*Task statement*.
Filter the lines below, copying only those with the string "casing".

*Extracted data*.
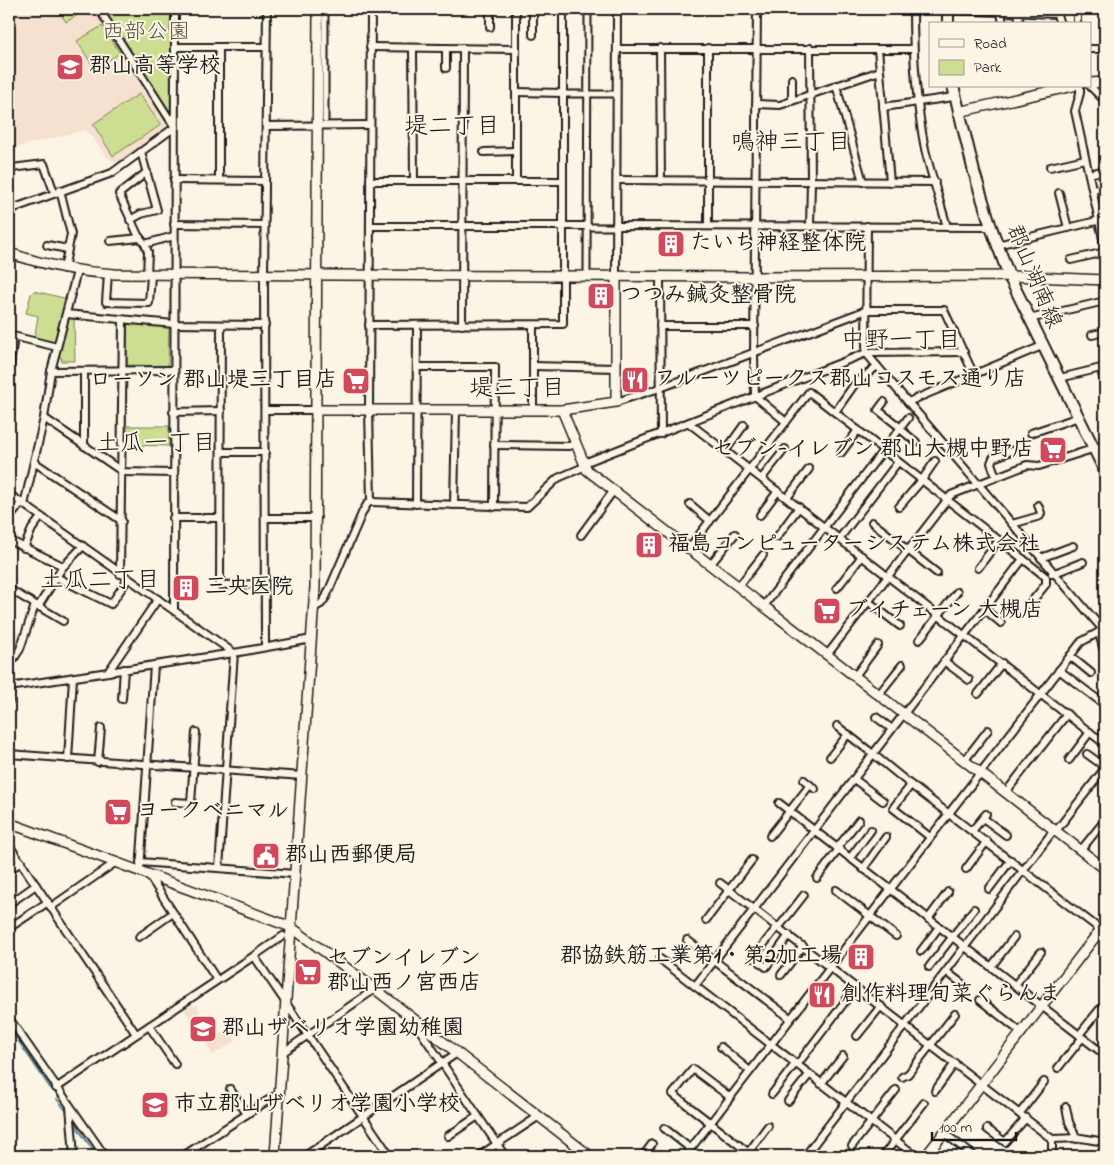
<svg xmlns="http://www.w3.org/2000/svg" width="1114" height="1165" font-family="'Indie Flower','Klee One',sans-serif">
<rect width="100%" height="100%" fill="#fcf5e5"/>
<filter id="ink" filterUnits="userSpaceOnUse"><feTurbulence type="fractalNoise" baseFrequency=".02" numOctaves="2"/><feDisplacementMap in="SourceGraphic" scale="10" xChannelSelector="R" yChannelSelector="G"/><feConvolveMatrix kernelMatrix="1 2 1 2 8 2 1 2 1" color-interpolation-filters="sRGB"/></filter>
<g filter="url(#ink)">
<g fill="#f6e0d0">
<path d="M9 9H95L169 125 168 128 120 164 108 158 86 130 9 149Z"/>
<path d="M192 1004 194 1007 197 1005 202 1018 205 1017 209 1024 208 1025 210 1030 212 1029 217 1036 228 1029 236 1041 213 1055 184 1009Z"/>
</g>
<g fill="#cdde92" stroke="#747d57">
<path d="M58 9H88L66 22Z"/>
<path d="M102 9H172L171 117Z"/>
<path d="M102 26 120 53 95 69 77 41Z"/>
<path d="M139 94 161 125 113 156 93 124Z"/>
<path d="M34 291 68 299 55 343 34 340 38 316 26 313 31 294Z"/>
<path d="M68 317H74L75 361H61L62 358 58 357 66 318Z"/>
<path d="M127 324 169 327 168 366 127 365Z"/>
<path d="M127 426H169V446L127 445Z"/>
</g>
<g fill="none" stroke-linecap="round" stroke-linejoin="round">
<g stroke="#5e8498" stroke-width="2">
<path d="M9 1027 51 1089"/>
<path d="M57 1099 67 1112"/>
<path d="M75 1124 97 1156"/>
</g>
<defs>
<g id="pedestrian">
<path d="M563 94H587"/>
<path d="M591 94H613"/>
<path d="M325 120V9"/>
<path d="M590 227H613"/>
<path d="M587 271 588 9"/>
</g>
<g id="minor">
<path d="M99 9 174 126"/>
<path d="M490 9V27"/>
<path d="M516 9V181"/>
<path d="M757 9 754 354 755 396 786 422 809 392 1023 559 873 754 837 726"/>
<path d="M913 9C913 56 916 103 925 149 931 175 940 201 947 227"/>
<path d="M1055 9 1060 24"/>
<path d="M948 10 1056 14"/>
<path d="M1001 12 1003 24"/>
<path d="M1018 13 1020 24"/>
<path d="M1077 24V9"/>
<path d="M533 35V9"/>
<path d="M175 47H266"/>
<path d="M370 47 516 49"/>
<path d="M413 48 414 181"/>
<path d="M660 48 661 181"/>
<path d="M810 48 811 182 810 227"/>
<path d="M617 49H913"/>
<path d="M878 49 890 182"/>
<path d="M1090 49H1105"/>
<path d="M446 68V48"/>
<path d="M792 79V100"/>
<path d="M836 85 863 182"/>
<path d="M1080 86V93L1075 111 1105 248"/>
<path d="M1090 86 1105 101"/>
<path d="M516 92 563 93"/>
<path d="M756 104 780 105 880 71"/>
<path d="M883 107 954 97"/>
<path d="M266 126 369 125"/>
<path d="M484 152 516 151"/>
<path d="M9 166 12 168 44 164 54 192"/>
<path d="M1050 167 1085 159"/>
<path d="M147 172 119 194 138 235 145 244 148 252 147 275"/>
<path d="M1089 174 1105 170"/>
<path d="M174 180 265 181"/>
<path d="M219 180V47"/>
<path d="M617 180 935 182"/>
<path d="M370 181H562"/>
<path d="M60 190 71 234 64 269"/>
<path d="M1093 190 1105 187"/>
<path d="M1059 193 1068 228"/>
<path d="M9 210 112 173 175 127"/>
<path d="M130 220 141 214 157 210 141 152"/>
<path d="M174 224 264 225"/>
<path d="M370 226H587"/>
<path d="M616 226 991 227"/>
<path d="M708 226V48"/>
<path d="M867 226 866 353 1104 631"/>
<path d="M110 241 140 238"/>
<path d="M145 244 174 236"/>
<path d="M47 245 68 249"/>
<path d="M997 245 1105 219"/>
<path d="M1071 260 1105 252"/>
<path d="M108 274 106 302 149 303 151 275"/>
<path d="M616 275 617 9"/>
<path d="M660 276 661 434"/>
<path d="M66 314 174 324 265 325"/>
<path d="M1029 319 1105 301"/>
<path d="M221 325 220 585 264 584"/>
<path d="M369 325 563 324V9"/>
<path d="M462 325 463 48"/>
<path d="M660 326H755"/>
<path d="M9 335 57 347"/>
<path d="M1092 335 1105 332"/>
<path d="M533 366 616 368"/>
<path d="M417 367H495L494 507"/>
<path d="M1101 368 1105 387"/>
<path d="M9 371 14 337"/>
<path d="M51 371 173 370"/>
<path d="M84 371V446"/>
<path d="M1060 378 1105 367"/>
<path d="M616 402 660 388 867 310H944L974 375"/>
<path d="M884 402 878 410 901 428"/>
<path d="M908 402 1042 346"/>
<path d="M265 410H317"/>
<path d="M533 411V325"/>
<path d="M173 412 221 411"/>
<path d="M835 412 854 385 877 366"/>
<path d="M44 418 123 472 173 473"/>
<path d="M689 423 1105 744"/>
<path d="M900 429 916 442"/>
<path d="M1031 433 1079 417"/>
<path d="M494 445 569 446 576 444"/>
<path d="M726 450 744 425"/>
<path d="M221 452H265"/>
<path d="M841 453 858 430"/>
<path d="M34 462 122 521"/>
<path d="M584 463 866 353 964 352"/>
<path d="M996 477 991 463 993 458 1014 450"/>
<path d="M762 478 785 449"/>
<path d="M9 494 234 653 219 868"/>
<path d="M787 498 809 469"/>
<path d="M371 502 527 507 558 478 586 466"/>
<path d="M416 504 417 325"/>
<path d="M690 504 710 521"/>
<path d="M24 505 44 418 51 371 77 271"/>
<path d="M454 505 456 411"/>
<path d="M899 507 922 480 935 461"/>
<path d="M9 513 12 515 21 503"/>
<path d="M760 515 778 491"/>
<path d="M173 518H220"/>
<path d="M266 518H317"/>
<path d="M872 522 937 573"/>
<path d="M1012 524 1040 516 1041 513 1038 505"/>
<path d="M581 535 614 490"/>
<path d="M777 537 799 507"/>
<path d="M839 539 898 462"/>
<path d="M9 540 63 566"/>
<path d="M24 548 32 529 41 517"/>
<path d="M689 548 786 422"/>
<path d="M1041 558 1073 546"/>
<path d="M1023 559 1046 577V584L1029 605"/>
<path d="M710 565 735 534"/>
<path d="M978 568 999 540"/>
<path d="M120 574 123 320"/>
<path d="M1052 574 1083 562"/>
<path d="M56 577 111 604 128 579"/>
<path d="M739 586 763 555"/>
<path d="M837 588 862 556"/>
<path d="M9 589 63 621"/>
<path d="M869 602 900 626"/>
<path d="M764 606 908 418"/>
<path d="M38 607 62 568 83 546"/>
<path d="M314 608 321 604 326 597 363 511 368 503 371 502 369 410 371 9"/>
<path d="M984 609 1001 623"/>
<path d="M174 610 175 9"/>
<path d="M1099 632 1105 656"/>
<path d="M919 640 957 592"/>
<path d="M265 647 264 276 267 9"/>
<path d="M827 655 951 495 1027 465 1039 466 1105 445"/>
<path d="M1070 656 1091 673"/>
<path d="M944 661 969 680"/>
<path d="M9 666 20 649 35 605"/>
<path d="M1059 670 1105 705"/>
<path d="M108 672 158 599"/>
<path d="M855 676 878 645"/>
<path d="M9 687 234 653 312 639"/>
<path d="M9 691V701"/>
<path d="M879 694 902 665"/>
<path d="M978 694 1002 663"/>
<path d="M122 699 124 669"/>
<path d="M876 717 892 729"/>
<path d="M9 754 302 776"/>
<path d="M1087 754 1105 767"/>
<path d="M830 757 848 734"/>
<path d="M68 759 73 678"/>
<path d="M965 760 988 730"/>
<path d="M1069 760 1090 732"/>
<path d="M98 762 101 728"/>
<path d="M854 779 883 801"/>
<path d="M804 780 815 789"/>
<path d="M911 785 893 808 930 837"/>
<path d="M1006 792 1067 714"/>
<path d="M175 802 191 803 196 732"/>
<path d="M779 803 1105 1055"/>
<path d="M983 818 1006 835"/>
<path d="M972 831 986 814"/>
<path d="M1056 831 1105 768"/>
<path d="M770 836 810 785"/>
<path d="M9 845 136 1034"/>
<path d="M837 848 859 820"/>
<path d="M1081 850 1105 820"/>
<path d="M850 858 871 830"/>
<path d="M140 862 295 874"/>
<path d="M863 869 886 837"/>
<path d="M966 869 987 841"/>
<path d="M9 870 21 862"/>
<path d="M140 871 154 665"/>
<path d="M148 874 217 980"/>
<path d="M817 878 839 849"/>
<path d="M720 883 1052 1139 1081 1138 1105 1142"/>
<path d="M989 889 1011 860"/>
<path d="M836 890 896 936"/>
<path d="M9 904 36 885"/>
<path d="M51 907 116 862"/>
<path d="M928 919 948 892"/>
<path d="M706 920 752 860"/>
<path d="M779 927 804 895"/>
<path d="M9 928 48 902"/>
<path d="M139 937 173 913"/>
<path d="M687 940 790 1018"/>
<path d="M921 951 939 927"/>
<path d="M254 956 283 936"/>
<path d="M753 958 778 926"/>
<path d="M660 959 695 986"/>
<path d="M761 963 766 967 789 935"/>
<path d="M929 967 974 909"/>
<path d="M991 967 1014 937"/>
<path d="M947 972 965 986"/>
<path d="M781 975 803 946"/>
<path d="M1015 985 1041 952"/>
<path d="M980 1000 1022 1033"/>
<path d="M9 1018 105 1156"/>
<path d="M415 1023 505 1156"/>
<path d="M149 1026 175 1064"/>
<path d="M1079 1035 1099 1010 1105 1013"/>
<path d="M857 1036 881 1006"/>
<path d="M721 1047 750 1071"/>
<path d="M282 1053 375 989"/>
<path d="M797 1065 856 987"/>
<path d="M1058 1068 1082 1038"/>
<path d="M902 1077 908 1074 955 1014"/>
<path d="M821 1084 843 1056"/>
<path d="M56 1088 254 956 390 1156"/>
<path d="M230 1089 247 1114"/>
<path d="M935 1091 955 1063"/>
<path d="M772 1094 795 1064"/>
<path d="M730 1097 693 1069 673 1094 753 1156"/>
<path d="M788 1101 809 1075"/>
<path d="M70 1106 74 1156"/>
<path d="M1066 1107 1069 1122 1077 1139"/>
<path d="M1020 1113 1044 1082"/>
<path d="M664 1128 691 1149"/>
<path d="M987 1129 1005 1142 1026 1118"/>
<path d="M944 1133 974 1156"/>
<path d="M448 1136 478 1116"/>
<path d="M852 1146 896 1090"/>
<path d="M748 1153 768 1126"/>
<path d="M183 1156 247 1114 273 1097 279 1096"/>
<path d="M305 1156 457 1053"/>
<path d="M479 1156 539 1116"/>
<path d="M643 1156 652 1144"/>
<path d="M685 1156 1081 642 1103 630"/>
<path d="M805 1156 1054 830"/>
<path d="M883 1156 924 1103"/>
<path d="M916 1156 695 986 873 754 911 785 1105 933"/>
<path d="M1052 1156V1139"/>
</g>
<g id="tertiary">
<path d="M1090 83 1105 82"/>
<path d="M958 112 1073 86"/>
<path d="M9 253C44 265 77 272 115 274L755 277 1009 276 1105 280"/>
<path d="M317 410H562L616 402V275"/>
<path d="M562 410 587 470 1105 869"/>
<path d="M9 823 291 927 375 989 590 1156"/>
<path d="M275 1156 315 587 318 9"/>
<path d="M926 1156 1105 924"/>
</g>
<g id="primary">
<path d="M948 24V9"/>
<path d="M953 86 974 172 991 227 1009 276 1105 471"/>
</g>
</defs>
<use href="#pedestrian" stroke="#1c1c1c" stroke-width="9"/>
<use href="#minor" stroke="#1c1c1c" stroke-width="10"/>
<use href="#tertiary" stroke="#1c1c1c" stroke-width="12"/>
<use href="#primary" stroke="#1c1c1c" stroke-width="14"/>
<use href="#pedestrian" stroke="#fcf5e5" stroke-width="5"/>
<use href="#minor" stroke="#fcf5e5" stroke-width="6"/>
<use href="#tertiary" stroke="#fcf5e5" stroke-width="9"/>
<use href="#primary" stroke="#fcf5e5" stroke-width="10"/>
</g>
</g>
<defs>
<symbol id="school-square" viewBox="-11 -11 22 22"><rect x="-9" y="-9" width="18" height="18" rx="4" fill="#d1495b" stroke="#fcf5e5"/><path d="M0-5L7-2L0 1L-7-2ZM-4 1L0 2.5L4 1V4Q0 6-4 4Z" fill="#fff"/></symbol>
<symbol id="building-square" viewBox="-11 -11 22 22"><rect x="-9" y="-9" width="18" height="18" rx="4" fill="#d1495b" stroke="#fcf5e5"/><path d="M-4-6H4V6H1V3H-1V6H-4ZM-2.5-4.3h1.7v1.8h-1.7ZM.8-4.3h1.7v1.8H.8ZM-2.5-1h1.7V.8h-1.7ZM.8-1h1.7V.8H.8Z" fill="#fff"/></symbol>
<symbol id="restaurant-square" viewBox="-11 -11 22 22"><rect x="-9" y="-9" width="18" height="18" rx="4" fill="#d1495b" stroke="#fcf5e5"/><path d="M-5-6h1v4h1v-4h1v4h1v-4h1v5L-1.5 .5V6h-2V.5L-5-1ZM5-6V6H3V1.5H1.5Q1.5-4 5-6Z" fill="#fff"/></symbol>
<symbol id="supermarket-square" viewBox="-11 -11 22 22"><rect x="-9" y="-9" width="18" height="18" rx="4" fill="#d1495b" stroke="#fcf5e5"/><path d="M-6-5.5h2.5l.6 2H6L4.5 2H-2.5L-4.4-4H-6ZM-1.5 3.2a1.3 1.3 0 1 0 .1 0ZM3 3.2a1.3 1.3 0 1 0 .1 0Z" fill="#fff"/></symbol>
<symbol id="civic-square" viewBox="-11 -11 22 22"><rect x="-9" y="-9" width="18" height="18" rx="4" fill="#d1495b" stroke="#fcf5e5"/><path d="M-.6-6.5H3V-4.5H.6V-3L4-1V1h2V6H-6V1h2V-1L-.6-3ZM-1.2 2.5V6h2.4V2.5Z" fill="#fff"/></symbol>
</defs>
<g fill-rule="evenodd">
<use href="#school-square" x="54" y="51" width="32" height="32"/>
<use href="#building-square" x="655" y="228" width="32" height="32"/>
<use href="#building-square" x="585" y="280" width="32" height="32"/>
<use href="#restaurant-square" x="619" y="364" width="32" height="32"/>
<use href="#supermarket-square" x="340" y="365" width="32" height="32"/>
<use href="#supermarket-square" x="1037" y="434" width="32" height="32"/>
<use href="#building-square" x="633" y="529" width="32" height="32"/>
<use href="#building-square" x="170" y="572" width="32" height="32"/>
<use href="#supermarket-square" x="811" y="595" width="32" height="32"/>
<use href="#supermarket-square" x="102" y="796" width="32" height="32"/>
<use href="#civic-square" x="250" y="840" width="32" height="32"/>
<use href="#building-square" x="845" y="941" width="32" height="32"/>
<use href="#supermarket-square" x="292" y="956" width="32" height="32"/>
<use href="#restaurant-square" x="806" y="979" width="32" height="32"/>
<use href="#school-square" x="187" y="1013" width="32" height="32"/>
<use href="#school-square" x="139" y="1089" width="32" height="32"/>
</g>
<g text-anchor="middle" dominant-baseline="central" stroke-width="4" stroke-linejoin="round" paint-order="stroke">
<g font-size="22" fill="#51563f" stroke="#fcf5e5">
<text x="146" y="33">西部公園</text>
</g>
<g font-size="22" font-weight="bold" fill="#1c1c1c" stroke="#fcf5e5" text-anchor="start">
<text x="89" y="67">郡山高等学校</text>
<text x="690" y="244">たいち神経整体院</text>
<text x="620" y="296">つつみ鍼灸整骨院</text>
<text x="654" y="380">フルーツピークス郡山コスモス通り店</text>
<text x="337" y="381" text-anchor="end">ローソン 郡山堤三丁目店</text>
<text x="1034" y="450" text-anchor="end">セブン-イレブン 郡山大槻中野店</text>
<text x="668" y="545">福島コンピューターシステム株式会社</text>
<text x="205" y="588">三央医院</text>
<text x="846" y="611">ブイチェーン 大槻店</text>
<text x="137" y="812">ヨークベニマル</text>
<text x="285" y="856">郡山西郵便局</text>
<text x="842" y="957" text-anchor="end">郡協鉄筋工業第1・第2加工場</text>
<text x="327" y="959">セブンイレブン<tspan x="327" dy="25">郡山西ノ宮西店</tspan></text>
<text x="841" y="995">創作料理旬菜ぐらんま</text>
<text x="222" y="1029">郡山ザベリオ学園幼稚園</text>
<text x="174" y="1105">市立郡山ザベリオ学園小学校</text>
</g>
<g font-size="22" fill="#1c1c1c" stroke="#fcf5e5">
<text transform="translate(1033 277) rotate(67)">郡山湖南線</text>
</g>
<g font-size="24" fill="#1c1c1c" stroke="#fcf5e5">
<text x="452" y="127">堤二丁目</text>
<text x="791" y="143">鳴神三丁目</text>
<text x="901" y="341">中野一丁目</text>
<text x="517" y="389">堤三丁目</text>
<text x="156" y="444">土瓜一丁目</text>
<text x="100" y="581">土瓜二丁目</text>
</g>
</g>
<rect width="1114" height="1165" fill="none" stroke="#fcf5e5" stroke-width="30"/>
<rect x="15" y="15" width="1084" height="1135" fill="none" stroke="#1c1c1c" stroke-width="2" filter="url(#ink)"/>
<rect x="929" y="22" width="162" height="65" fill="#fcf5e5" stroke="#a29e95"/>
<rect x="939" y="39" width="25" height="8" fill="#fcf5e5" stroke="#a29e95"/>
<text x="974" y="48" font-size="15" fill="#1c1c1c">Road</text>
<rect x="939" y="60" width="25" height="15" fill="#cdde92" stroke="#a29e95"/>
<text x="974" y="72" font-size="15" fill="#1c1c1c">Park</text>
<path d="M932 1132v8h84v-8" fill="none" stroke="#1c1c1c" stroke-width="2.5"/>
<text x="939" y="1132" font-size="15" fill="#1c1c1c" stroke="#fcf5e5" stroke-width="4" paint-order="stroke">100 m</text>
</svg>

--

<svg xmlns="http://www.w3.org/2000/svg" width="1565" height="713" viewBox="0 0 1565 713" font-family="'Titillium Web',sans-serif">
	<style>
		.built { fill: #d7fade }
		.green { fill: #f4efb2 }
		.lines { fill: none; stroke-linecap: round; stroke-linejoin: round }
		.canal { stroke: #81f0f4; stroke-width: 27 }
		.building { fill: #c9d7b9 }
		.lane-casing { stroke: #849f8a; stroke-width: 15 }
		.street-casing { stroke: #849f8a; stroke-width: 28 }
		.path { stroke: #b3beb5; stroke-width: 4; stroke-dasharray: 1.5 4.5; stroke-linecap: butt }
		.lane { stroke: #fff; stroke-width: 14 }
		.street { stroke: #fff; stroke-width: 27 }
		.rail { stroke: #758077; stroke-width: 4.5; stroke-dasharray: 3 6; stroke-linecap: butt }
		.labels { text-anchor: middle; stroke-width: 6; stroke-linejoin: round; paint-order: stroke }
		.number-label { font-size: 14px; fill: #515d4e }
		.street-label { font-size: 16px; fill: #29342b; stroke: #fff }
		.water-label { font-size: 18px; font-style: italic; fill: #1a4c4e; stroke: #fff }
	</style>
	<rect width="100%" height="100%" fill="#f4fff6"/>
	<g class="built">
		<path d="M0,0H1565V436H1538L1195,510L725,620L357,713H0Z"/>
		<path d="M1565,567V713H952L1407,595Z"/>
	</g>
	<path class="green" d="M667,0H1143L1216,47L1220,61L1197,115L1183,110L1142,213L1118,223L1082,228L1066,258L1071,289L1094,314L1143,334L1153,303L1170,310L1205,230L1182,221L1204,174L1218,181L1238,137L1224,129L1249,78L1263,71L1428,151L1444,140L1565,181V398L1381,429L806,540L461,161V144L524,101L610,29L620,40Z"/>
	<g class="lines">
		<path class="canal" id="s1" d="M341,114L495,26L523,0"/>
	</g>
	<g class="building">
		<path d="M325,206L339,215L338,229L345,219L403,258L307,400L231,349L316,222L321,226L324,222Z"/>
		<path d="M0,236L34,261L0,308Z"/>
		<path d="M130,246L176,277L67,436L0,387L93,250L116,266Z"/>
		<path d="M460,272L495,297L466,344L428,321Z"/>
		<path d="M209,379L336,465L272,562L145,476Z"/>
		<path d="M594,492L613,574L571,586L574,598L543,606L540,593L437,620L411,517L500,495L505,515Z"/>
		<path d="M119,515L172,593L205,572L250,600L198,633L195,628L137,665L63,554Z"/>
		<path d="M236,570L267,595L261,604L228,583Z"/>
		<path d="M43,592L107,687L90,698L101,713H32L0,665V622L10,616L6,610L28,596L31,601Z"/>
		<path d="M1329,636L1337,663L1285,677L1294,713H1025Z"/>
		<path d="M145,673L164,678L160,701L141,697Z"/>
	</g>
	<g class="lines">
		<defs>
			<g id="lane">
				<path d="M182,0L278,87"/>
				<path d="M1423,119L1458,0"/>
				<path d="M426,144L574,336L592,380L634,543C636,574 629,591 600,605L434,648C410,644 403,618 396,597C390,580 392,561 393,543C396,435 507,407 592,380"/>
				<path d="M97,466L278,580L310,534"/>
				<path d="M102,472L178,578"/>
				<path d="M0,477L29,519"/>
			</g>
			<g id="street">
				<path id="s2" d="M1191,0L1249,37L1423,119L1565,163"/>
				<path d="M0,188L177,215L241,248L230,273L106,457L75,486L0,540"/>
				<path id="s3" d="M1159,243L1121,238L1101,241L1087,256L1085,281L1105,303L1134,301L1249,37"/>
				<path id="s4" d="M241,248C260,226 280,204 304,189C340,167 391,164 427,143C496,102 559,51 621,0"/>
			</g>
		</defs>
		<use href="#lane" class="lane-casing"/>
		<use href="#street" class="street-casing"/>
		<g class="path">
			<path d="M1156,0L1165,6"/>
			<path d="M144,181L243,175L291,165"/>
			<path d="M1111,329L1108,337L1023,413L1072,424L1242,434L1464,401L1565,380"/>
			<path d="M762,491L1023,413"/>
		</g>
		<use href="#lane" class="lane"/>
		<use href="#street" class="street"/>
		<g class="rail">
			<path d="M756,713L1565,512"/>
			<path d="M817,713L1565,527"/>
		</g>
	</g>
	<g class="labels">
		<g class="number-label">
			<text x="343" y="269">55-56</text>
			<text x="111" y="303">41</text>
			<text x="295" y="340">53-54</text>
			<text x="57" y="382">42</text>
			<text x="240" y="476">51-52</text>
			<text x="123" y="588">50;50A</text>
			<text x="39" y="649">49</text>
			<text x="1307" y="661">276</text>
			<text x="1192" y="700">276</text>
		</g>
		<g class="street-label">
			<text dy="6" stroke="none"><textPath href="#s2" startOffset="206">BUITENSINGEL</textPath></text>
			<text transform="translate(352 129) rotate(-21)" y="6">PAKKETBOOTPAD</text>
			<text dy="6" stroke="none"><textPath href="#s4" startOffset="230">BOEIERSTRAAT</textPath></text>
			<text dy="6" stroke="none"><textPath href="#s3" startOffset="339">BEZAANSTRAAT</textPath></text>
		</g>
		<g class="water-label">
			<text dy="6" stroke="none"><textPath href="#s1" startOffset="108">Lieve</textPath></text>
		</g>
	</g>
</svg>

*Result*.
		.lane-casing { stroke: #849f8a; stroke-width: 15 }
		.street-casing { stroke: #849f8a; stroke-width: 28 }
		<use href="#lane" class="lane-casing"/>
		<use href="#street" class="street-casing"/>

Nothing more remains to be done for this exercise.